Brussels is the bustling capital of Belgium, and the European Union. Thanks to it’s large population of weekday business travelers, we were able to score a fabulous hotel at a weekend steal!

hotel metropole

Lavender grasscloth wallpaper, lavish crystal chandelier, double french doors leading to balcony views of downtown….Mr. Sugarplum and I felt a bit like the Clampetts…but loved every second of it! (We are typically budget travelers in Europe, so this kind of accommodation is not typical for us!)

metropole 2

We spent our days in Brussels enjoying the Metropole Hotel, strolling the busy streets and hitting up a few of the many shops.

brussels 2

As with most large cities, they pay extra attention to maintaining the parks, which were a nice quiet escape. There are also tons of waffle counters…where they sold a doughier version of the waffles we devoured in Bruges.

brussels 3

And more fritteries.


We picked up a large sampling of cookies, or biscuits if you’re fancy, from this beautiful shop that services most of the city with their famous recipes. I can’t say any made it home.

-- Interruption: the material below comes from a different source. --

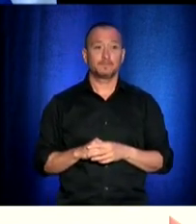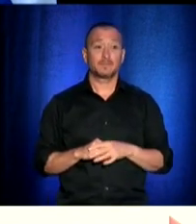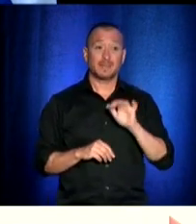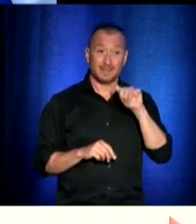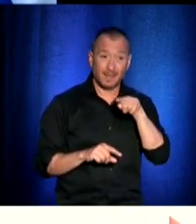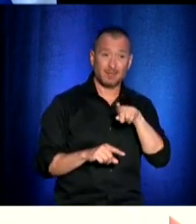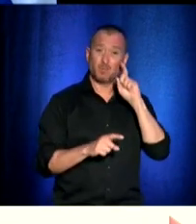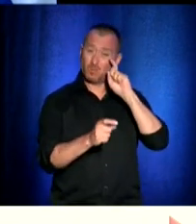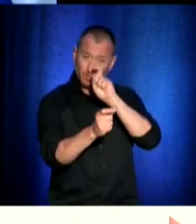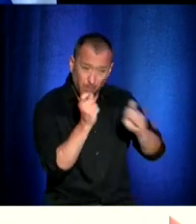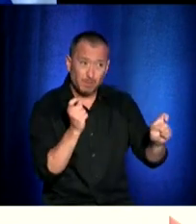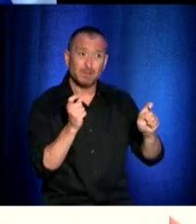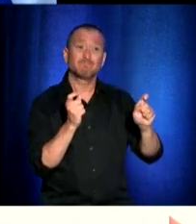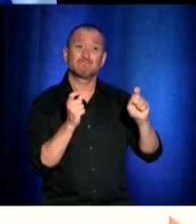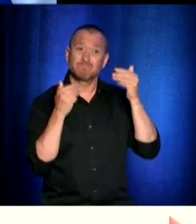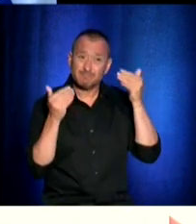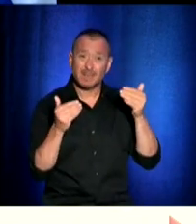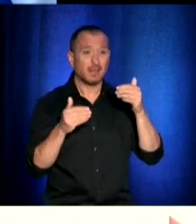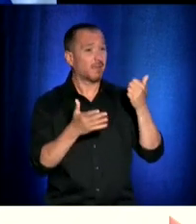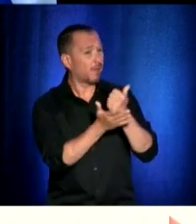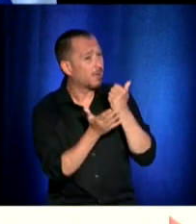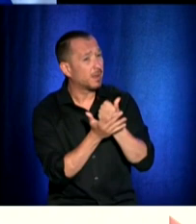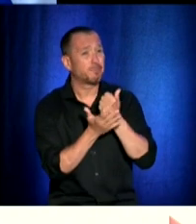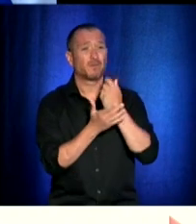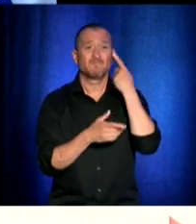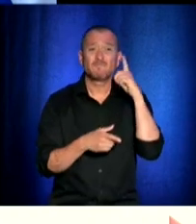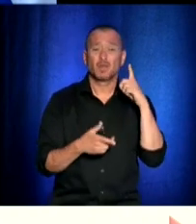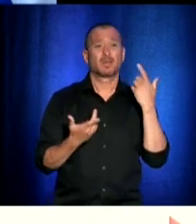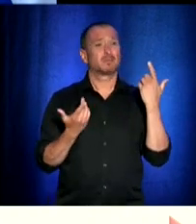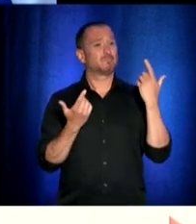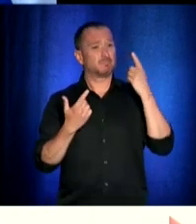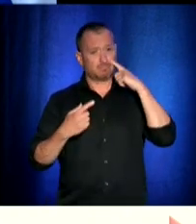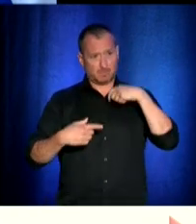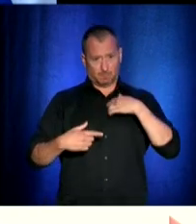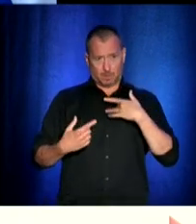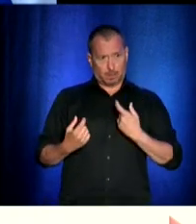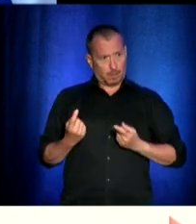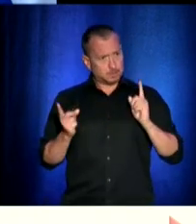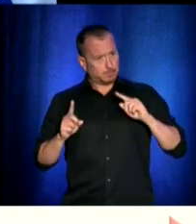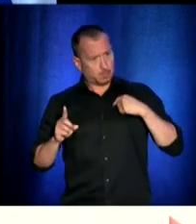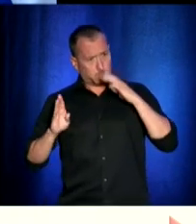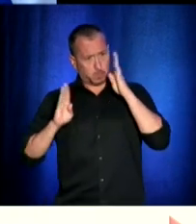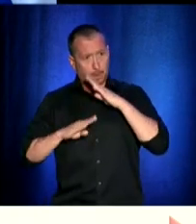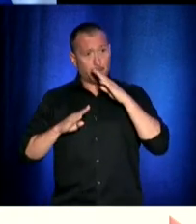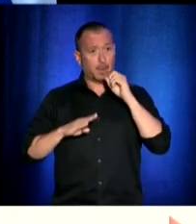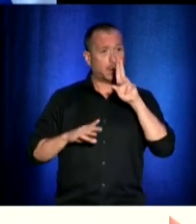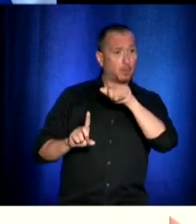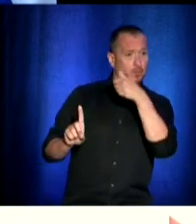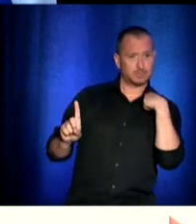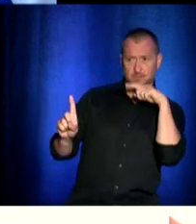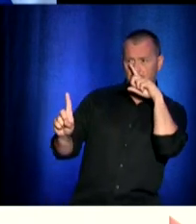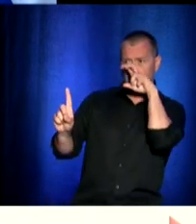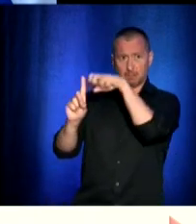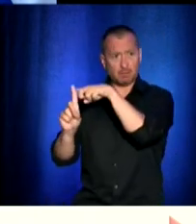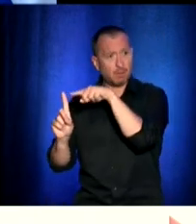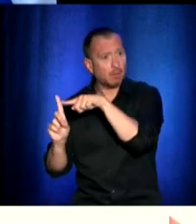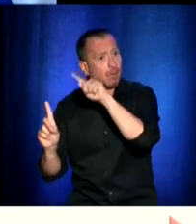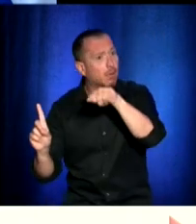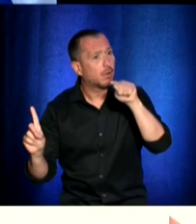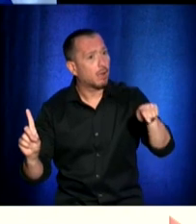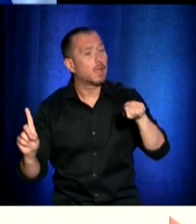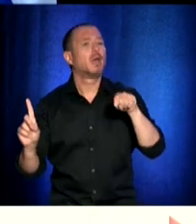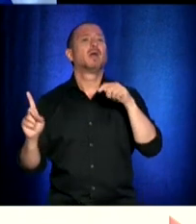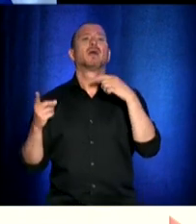You have to do something when you see that you're in trouble before doing something terrible,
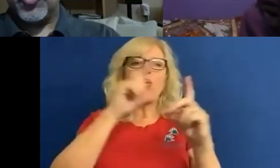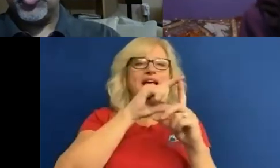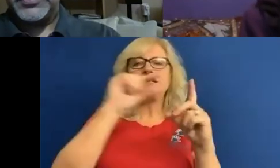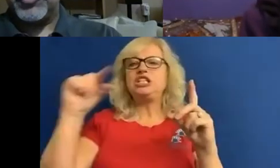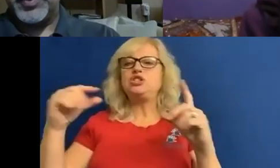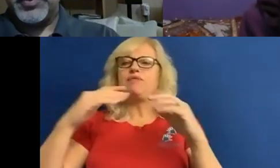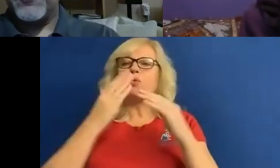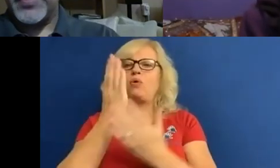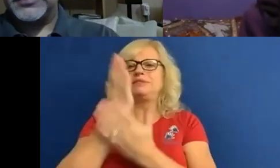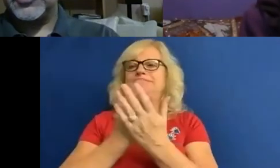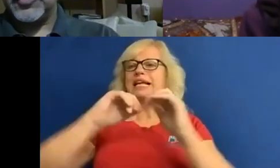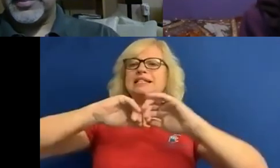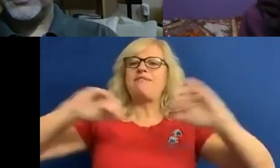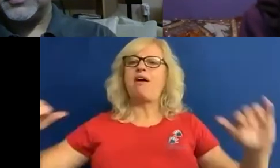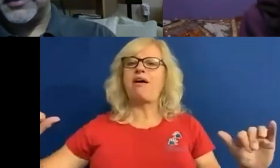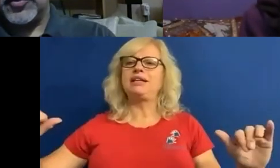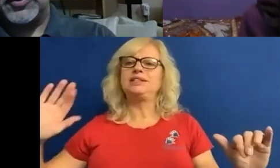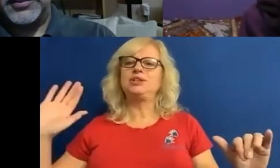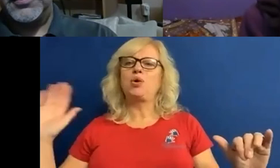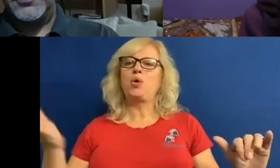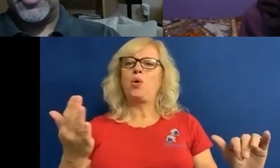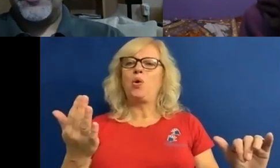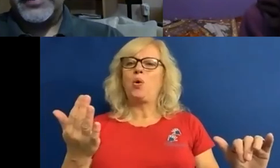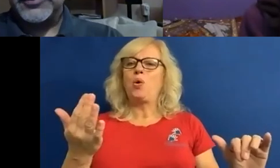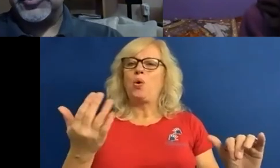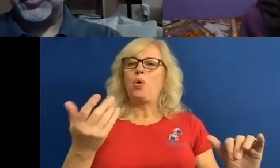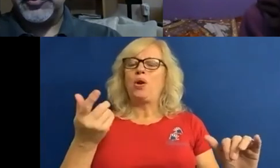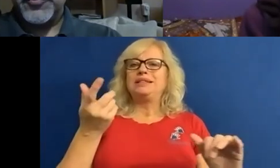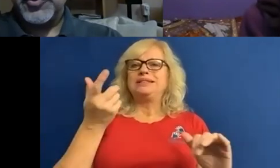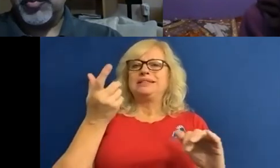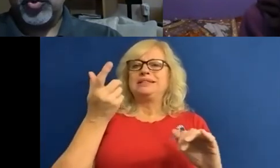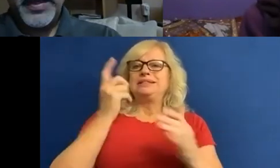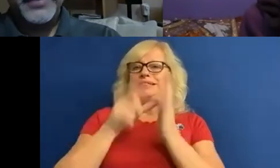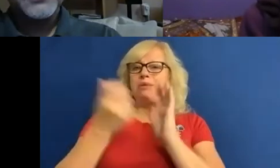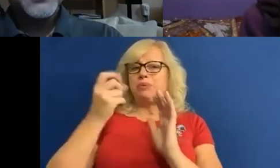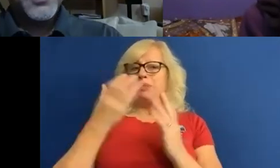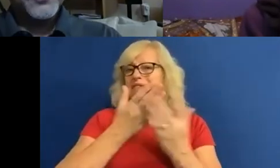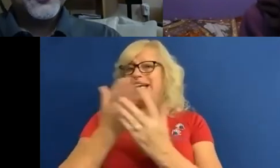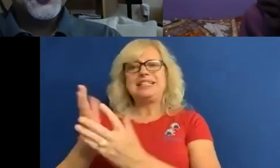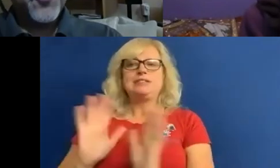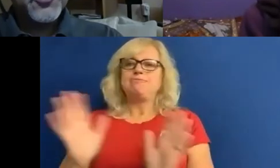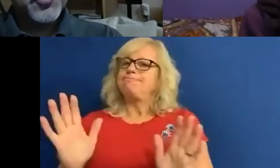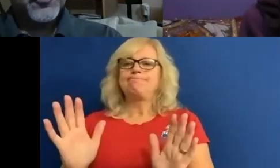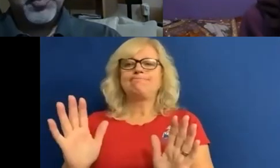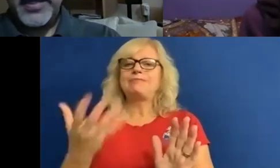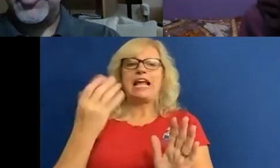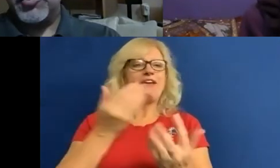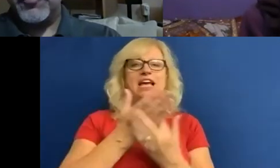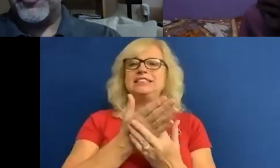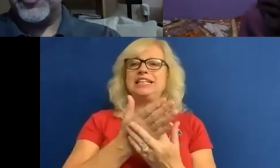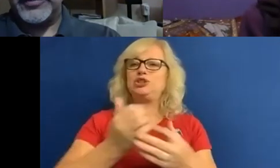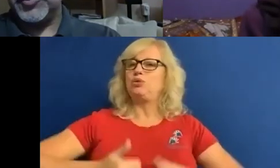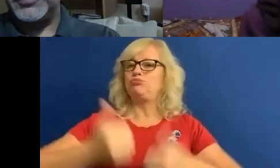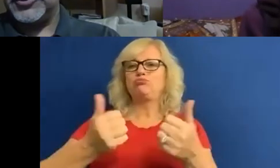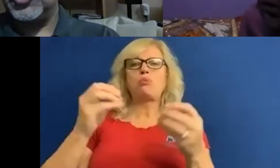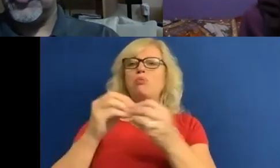not all disabled people have access to the latest technology don't have access to sufficient broadband. And there's this fast moving pace to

True to my DIY roots, stumbling across a Farrow & Ball retail store was a Brussels highlight! I am now the excited owner of their swatch booklet …and 3 sample pots of potential colors for our house! But my gosh they are proud of their paint!!! The teeny-tiny-two-inch sample pots of paint are 7euro each! I’ll do the math for you…almost $11 each! I hope the colors work and I’ll get my Home Depot color-match on!

farrow & ball

The Grand Place is the most memorable landmark in Brussels. The breathtaking square dates back to the 10th Century, and was recently named the most beautiful square in Europe. It didn’t disappoint at night either!

grand place

Finally, with ill-fitting clothes and bloated bodies, it was time for our final waffle in the famed Metropole Cafe.

final waffle

And as much fun as we had, and as kind and accommodating as the Europeans were…we were thrilled to be back in the States…back to our kids…and back in our own bed!

american flag

Hopefully these Trip Reports have been useful and inspiring for you. I’ve received several emails and comments with questions regarding the trip and how we travel (namely the multi-colored skirt I wore in the Paris post!). I’m putting together a Q&A post to address everything, so feel free to comment here or email me with anything you want to know! You know I’ll keep it real.

Thank you for indulging me and reading these posts… I’m so sick of myself I can hardly stand it, so I can only imagine how you feel! Let’s shift this blog back to design, shall we? How about I finish Babygirl’s Room Once.And.For.All!!!???